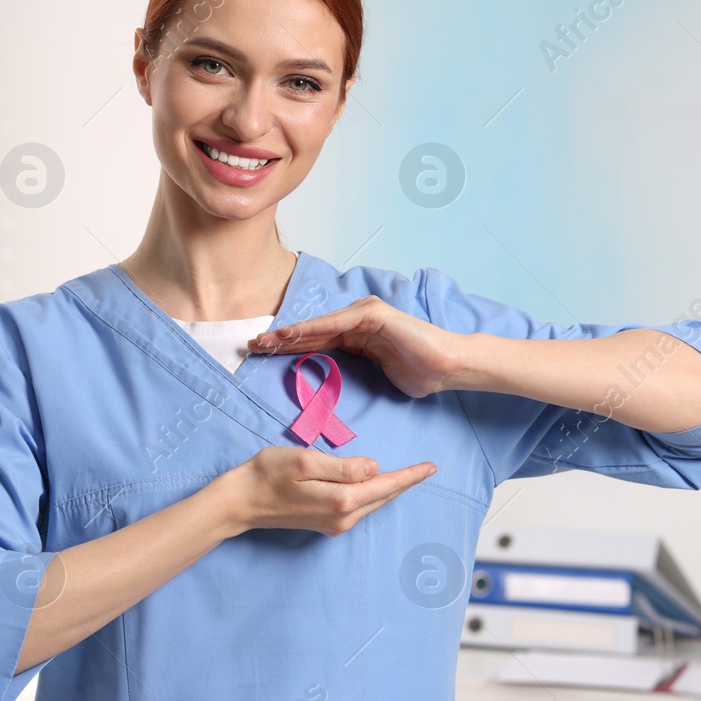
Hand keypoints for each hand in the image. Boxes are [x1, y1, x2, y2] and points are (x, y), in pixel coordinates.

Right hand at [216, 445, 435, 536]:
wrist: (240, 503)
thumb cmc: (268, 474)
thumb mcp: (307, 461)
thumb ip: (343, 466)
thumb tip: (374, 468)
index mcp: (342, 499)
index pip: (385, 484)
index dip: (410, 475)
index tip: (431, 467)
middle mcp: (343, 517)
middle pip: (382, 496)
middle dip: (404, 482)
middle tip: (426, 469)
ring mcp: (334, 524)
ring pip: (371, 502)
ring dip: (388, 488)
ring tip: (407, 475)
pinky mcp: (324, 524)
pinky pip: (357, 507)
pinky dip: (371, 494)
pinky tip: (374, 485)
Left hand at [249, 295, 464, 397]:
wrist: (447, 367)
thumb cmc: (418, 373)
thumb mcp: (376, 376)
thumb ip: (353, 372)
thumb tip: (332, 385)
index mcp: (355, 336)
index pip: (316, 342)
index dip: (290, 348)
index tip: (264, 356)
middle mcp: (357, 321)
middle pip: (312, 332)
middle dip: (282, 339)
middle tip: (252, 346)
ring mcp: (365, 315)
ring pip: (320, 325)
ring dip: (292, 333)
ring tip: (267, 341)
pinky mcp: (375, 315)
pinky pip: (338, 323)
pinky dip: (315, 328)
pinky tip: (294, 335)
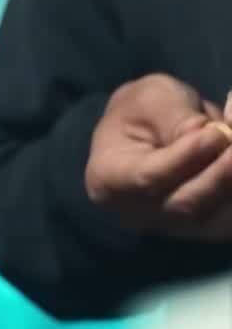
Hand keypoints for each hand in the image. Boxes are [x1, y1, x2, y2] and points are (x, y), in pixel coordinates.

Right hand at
==
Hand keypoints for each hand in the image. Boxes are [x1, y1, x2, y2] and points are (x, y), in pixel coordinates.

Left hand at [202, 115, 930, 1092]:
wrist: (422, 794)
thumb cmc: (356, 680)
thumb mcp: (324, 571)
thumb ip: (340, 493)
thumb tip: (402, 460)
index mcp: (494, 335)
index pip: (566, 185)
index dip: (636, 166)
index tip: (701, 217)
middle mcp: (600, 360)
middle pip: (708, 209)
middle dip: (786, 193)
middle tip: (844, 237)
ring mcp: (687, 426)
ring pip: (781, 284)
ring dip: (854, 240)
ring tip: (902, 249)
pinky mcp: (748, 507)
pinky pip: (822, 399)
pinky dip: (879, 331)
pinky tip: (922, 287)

:: WHAT YOU WILL DO ::
From the entries, report each line that includes the word "hand".

:: EXERCISE OUTPUT ::
Hand keypoints for each hand in the image. Boxes are [x1, y1, x2, y2] and points are (x, y), in pixel coordinates.
Right hand at [216, 445, 435, 536]:
Left hand at [249, 295, 464, 397]:
Hand keypoints for each hand in the image. Boxes are [x1, y1, x2, y2] and points are (x, y), in pixel coordinates.
Right hand at
Hand keypoints for each hand in the image. Boxes are [x1, y1, x2, y2] and points are (x, y), in pixel coordinates.
Left hand at [202, 115, 930, 1092]:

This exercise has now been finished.